SELECTED EXTRACT -
Start of Block

Watch the video response here: http://www.youtube.com/watch?v=-tsI_28O3Ws
This was posted here on lesswrong a while ago, but they recently uploaded a new version of the video and I took the liberty of typing up a transcript.
The video is fairly long, about 25 minutes. But it's incredibly engaging and I highly recommend watching it. For those who prefer text (because it's faster or because you are a computer), you can read the transcript in this google doc, or below in the comments. Enjoy!
Part 1
Aubrey De Grey AMA
SENS Foundation
(0:27) What specific progress have you made over the past five years? How have your research priorities changed over that time? Are there any ideas that you held close to your heart that subsequent research has overturned? Have you uncovered anything that particularly surprised you in light of your previous research?
SENS foundation has made really encouraging, really dramatic progress over the past five years. We of course work on the very most difficult parts of the SENS panel of applying regenerative medicine to aging, the parts that are at the earliest stage and therefore at the greatest risk of being neglected by other people. And a great example is our work on the elimination of the molecular garbage that accumulates inside cells as byproducts of metabolism. This is something that causes cardiovascular disease. And just recently we published a paper in which we were the first people to show that introducing a bacterial enzyme into human cells in culture can protect them very powerfully against the accumulation and toxicity of the number one toxin in atherosclerosis. Of course, other areas of the SENS panel that other people are pursuing independently of us have also made great progress. So all in all, I’m enormously encouraged. And in terms of changes in what I think is going to happen and what I think could happen, really the only things that have occurred have been good news changes. Cases where people have discovered new shortcuts that make something even easier than we previously thought it was. The rate of progress that we’re seeing is really pretty much what I would have expected overall given the level of funding that’s available, though I know that it could have gone faster and could go faster in the future if that funding is elevated.
(2:08) What about stem cell research? When can we expect to have fully developed artificially made organs such as the heart, lung, or liver? Is there going to be any advancement in brain regeneration in the near future?
Stem cell research and the whole idea of tissue engineering, which is of course one application of stem cell research in a way, is an area that’s probably moving faster than any other in regenerative medicine. Essentially, what we’re seeing at the moment is really dramatic progress in a couple of particular techniques that were only really introduced a few years ago and which are already moving so fast that within a decade I would expect them to overtake traditional organ replacement by transplantation. Those techniques are firstly decellularizing an organ, taking the cells away and just leaving its vasculature and then repopulating that vasculature with new cells. This is a way of avoiding the problems of immune rejection that have of course been the major difficulty of normal organ transplantation since it was first developed. And the second technique being organ printing. The creation using just inkjet printers, using material – biological material laid down one layer at a time. Just in the same way we are seeing 3D printers for non-biological things. These things have been moving so fast that I’m really optimistic about how dramatically they’re going to revolutionize regenerative medicine over the next decade. With regard to the brain of course we can’t look at wholesale replacement of the brain all in one go – that would rather defeat the object. But we can certainly look at stem cell therapies to replace cells that have died and that have of course not been automatically been replaced by the division of other cells. And that’s also moving forward really rapidly with new ways to introduce cells in a way that they’ll migrate around the brain starting from the point where we inject them, and also with ways to remove molecular garbage that accumulates in the brain in diseases like Alzheimer’s.

End of Block

SUPPLIED MATERIAL -
Start of Block

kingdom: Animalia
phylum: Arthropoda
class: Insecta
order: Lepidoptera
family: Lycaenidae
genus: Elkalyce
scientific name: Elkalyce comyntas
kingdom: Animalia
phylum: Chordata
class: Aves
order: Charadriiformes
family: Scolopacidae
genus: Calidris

End of Block
Start of Block

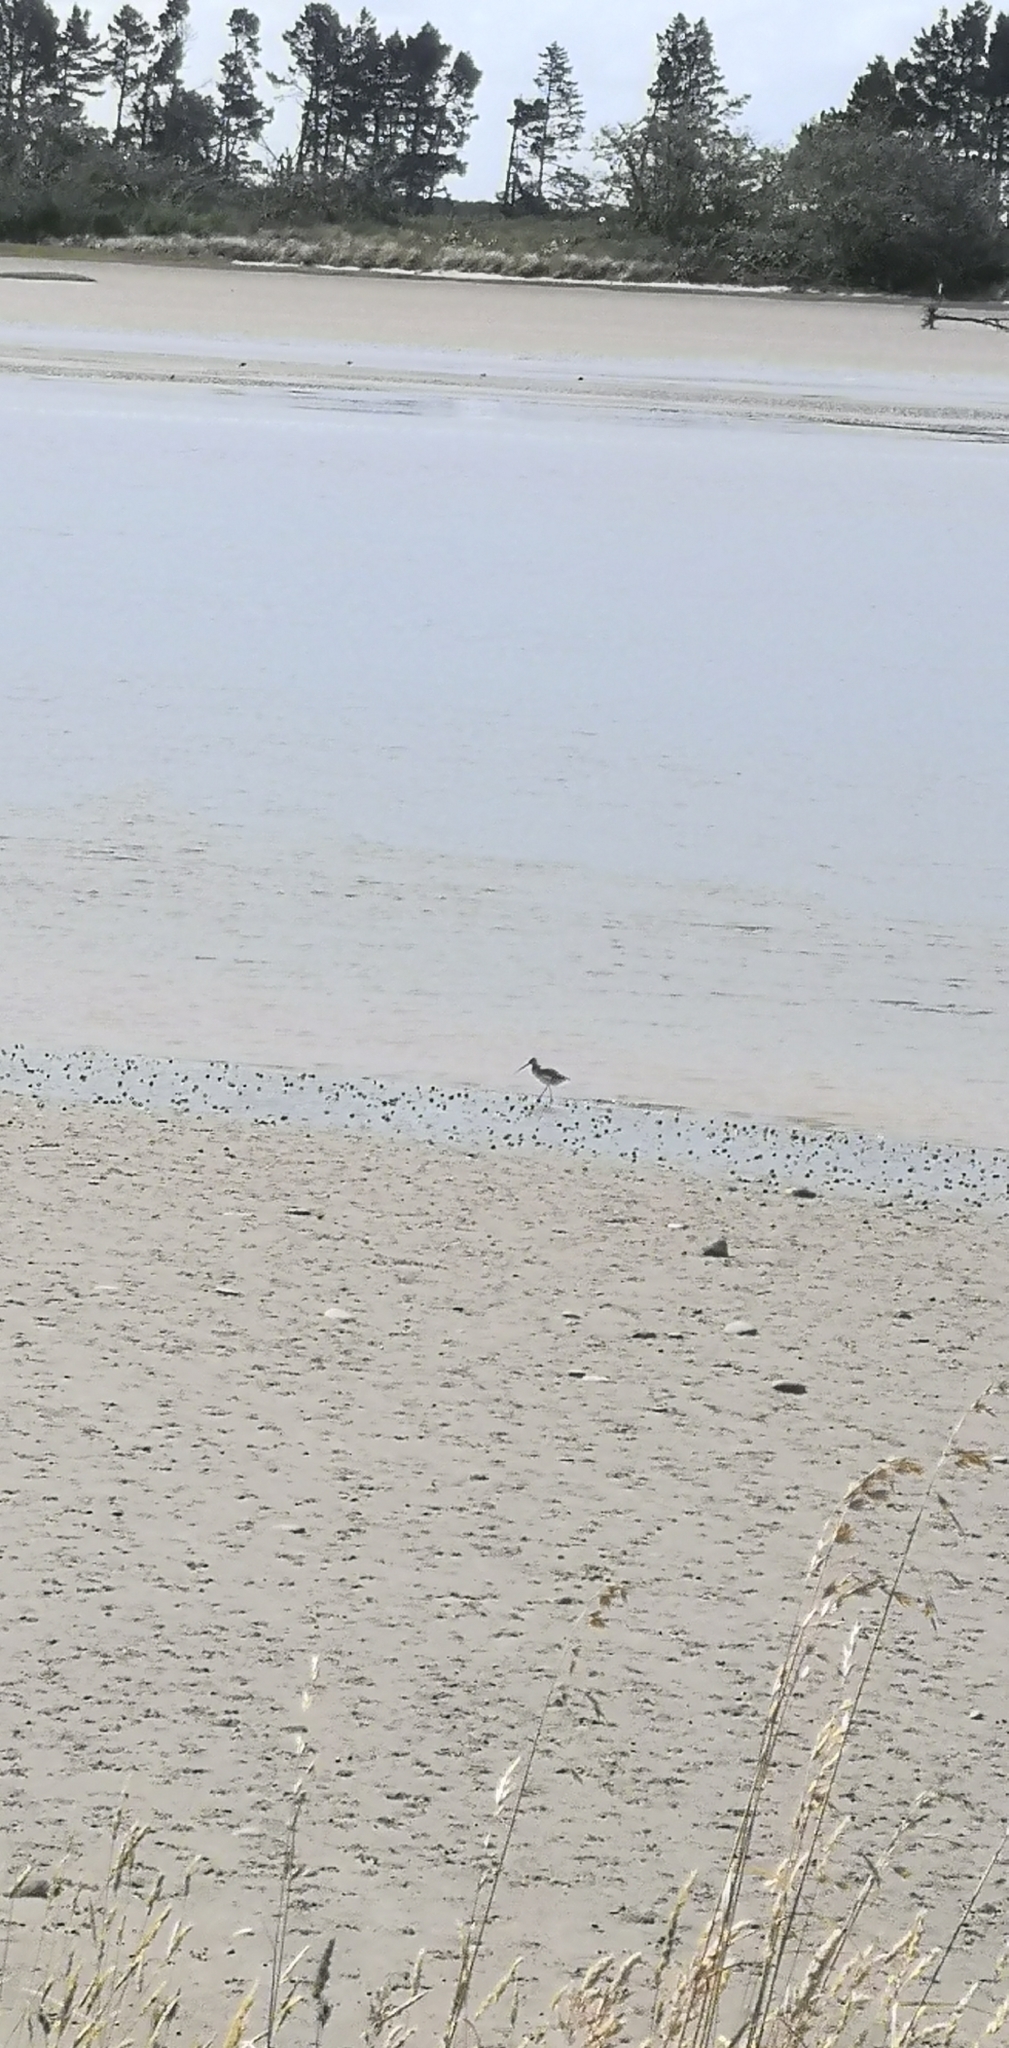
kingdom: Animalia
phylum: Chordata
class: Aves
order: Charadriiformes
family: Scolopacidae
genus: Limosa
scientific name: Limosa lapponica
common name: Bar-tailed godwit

End of Block

EXERCISE OBJECTIVE -
Please continue the transcript of the Aubrey de Grey AMA, picking up after its last sentence. The items are separate material, unrelated to the text.

RESPONSE BELOW -
(4:21) Restoring the pluripotency of somatic cells is very problematic, and pluripotency reversion is a very recent discovery, but it is necessary for your “WILT” approach to defeating cancer. Do you really think it would be possible to develop a cost-efficient industrial process for stem-cell production, in the time-span that you have estimated necessary for the completion of your project?
I’m extremely optimistic about how soon we’re going to see pluripotent stem cells produced from differentiated cell by this de-differentiation concept reaching the clinic. And I’m not the only person who’s optimistic about this. That’s why there are companies like BioTime out there in the private sector pursuing this. Of course in the private sector we normally only see things pursued on a relative short time frame compared to academia. So that’s another testament to that optimism. Really what we’re seeing is not only improvements to the simplicity of the technologies with which we can create embryonic-like stem cells starting from differentiated cells, but also we’re seeing improvements in the quality of those cells, in the extent to which their epigenetic memory, as it’s called, can be really thoroughly erased. So this is moving extremely fast.
(5:18) Has there been progress in verifying your theory of mitochondrial DNA damage?
There’s been some progress in confirming this theory. One of the most heretical – or unorthodox – components of my proposal back in 1997, was that mitochondrial destruction, that happens automatically, ongoingly in cells, is actually a selective process where certain mitochondria are destroyed and other ones are not. Whereas, most people used to think that is was a random process where mitochondria are chosen completely without any, any particular criteria. And, it’s now known that I was right, that this process is selective. Furthermore, the mechanism of that selectivity is now looking as though probably it’s due to changes, chemical changes to the membranes of mitochondria, which again is what I proposed back in 1997. So things are looking good for this theory. However there have been some interesting surprises, for example we now know that mutations in mitochondrial DNA accumulate in stem cells, which is certainly not something that I would have expected back then. However, I do want to emphasize one final point, which is that just like the rest of SENS, the approach that we’re looking at to actually combat the accumulation of mitochondrial mutations does not depend on any particular mechanistic model of how those mutations accumulate in the first place. In this case it involves making those mutations harmless by putting suitably modified copies of the mitochondrial DNA into the nuclear DNA. This is an ambitious project, but the point is that once it works, it doesn’t matter how the mitochondrial mutations got there in the first place.
Part 2
Part 2
(7:01) Around what principles have you organized your current diet?
I believe that there’s only really one general principle that one can use when it comes to diet or indeed supplements or anything that we can do today to postpone age-related ill health. And that principle is simply to pay attention to your body. The reason I say that is just because people differ from each other so much. So any specific generalization that one might make, like you can have more of this particular vitamin or whatever, is bound to have a variable effect on different p... (read more)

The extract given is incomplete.